● Task to complete: Extract all records. Keep each one exact.

● Records:
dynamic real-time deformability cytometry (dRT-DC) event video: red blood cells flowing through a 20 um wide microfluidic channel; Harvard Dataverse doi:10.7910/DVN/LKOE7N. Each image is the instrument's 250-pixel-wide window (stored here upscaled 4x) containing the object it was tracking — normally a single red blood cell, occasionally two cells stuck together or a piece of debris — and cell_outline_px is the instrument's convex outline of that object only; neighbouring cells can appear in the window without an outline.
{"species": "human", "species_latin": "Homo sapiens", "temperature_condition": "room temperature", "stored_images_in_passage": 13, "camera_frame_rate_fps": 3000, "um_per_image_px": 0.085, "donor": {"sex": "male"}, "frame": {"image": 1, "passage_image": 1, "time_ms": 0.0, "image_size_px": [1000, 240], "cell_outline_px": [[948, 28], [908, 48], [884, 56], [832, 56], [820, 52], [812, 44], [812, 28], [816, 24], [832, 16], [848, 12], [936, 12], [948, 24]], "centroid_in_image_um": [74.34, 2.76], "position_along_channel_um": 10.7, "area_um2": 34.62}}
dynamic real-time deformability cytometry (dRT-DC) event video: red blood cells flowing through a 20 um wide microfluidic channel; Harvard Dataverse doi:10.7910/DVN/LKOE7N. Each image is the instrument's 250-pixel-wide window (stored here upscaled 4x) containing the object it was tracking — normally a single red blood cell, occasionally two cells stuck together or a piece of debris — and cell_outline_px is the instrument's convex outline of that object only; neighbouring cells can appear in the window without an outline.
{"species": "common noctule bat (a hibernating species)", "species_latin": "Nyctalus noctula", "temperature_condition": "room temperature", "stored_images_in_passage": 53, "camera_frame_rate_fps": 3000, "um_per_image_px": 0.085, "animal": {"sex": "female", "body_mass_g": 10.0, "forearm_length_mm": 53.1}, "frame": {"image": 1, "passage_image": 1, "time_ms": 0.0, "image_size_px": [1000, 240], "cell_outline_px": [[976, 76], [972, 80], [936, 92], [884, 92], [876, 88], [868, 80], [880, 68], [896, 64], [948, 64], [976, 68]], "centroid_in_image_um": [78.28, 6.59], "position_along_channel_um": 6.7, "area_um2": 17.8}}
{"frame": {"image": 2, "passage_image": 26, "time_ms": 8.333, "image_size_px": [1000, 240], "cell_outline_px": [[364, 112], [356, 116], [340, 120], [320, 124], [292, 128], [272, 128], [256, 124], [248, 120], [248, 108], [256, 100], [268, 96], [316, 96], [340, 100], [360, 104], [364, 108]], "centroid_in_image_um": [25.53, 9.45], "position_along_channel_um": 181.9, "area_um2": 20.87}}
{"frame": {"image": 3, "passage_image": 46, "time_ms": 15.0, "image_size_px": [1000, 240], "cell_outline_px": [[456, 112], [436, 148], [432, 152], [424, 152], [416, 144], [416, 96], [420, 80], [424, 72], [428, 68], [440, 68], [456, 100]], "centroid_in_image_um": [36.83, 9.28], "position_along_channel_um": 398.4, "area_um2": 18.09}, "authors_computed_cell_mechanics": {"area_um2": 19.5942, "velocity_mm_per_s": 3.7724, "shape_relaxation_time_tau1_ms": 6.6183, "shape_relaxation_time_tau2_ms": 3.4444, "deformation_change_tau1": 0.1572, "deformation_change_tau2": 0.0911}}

● Exercise result:
dynamic real-time deformability cytometry (dRT-DC) event video: red blood cells flowing through a 20 um wide microfluidic channel; Harvard Dataverse doi:10.7910/DVN/LKOE7N. Each image is the instrument's 250-pixel-wide window (stored here upscaled 4x) containing the object it was tracking — normally a single red blood cell, occasionally two cells stuck together or a piece of debris — and cell_outline_px is the instrument's convex outline of that object only; neighbouring cells can appear in the window without an outline.
{"species": "human", "species_latin": "Homo sapiens", "temperature_condition": "room temperature", "stored_images_in_passage": 13, "camera_frame_rate_fps": 3000, "um_per_image_px": 0.085, "donor": {"sex": "male"}, "frame": {"image": 1, "passage_image": 1, "time_ms": 0.0, "image_size_px": [1000, 240], "cell_outline_px": [[948, 28], [908, 48], [884, 56], [832, 56], [820, 52], [812, 44], [812, 28], [816, 24], [832, 16], [848, 12], [936, 12], [948, 24]], "centroid_in_image_um": [74.34, 2.76], "position_along_channel_um": 10.7, "area_um2": 34.62}}
dynamic real-time deformability cytometry (dRT-DC) event video: red blood cells flowing through a 20 um wide microfluidic channel; Harvard Dataverse doi:10.7910/DVN/LKOE7N. Each image is the instrument's 250-pixel-wide window (stored here upscaled 4x) containing the object it was tracking — normally a single red blood cell, occasionally two cells stuck together or a piece of debris — and cell_outline_px is the instrument's convex outline of that object only; neighbouring cells can appear in the window without an outline.
{"species": "common noctule bat (a hibernating species)", "species_latin": "Nyctalus noctula", "temperature_condition": "room temperature", "stored_images_in_passage": 53, "camera_frame_rate_fps": 3000, "um_per_image_px": 0.085, "animal": {"sex": "female", "body_mass_g": 10.0, "forearm_length_mm": 53.1}, "frame": {"image": 1, "passage_image": 1, "time_ms": 0.0, "image_size_px": [1000, 240], "cell_outline_px": [[976, 76], [972, 80], [936, 92], [884, 92], [876, 88], [868, 80], [880, 68], [896, 64], [948, 64], [976, 68]], "centroid_in_image_um": [78.28, 6.59], "position_along_channel_um": 6.7, "area_um2": 17.8}}
{"frame": {"image": 2, "passage_image": 26, "time_ms": 8.333, "image_size_px": [1000, 240], "cell_outline_px": [[364, 112], [356, 116], [340, 120], [320, 124], [292, 128], [272, 128], [256, 124], [248, 120], [248, 108], [256, 100], [268, 96], [316, 96], [340, 100], [360, 104], [364, 108]], "centroid_in_image_um": [25.53, 9.45], "position_along_channel_um": 181.9, "area_um2": 20.87}}
{"frame": {"image": 3, "passage_image": 46, "time_ms": 15.0, "image_size_px": [1000, 240], "cell_outline_px": [[456, 112], [436, 148], [432, 152], [424, 152], [416, 144], [416, 96], [420, 80], [424, 72], [428, 68], [440, 68], [456, 100]], "centroid_in_image_um": [36.83, 9.28], "position_along_channel_um": 398.4, "area_um2": 18.09}, "authors_computed_cell_mechanics": {"area_um2": 19.5942, "velocity_mm_per_s": 3.7724, "shape_relaxation_time_tau1_ms": 6.6183, "shape_relaxation_time_tau2_ms": 3.4444, "deformation_change_tau1": 0.1572, "deformation_change_tau2": 0.0911}}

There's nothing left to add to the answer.